» **Data in this exercise**:
--

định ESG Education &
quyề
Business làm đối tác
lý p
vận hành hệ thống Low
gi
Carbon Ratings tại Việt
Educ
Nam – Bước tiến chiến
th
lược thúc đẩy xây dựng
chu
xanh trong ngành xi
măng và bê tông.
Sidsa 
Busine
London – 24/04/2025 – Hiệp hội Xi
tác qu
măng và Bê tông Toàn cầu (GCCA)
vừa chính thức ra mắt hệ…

--

» **Exercise aim**: What you return must be the line that contains "măng và Bê tông Toàn cầu (GCCA)" followed by every remaining line of the material, all exactly as written and nothing more.

» **Output**:
măng và Bê tông Toàn cầu (GCCA)
vừa chính thức ra mắt hệ…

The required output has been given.